Komunikasi ini memiliki arti bahwa subjek manusia yang nyata berada di
ujung penerimaan dari ungkapan tersebut — karya seni diarahkan kepada
seseorang dan bukan kekosongan yang harus diisi, misalnya, keterikatan dengan
sosok di masa lalu. Yang terakhir, meskipun respon kontingen mungkin
membuka kemungkinan akan adanya keterkaitan, kualitas penerimaan itu
bersifat "termodinamik", yakni tidak bertahan lama dan membutuhkan
tambahan tenaga yang konstan. Oleh karena itu, terapis seni ditantang agar
lebih cepat dan ringkas dalam melakukan marking/penandaan untuk
mencegah pembagian perspektif yang berlebihan atau elaborasi pada karya
seni klien agar tidak kehilangan momen penerimaan/receptive moment.

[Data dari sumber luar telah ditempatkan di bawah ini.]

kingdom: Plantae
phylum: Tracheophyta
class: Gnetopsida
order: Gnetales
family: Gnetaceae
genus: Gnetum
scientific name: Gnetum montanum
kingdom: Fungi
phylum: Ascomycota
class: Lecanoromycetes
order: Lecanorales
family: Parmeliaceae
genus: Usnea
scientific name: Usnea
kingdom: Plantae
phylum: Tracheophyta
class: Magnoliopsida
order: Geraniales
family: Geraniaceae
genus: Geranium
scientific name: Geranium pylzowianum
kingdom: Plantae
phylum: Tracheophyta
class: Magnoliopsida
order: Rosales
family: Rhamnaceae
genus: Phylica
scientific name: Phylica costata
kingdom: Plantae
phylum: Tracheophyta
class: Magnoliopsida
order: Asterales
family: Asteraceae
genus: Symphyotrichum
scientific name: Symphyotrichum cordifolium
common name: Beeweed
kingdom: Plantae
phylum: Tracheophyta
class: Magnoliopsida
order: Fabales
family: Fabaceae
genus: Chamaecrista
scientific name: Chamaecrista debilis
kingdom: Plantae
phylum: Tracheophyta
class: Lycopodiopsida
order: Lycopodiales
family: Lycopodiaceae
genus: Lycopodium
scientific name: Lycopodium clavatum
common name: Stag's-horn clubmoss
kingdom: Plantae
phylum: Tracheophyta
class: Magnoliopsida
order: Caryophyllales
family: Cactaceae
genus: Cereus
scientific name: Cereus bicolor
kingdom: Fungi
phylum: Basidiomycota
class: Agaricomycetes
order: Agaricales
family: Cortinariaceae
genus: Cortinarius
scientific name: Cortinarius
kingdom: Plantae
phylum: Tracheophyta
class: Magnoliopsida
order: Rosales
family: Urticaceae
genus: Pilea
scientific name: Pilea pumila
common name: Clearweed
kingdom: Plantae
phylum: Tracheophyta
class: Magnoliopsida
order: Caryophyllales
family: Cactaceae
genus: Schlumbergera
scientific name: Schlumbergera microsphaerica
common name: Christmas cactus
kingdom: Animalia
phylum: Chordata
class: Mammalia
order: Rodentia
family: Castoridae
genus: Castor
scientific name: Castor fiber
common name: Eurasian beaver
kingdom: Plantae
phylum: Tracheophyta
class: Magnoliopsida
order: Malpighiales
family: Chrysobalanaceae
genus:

Dengan cara ini pencapaian sebuah seni dalam terapi seni mungkin
didefinisikan oleh suatu keberhasilan dalam memanfaatkan peluang
pencerminan/mirroring dalam membentuk representasi urutan kedua yang lebih
relevan.
Kami mengakui bahwa konstruksi teori terapi seni ini belum diuji secara
empiris. Implikasi kepada penelitian adalah bahwa hasil studi harus selalu
memantau keefektivitasan komunikasi ostensif dengan cara merekam atau
memfilimkan sesi terapi karena proses relasional ini mungkin terbukti sebagai
sebuah penentu keefektifitasan yang lebih besar daripada prosedur klinis lainnya.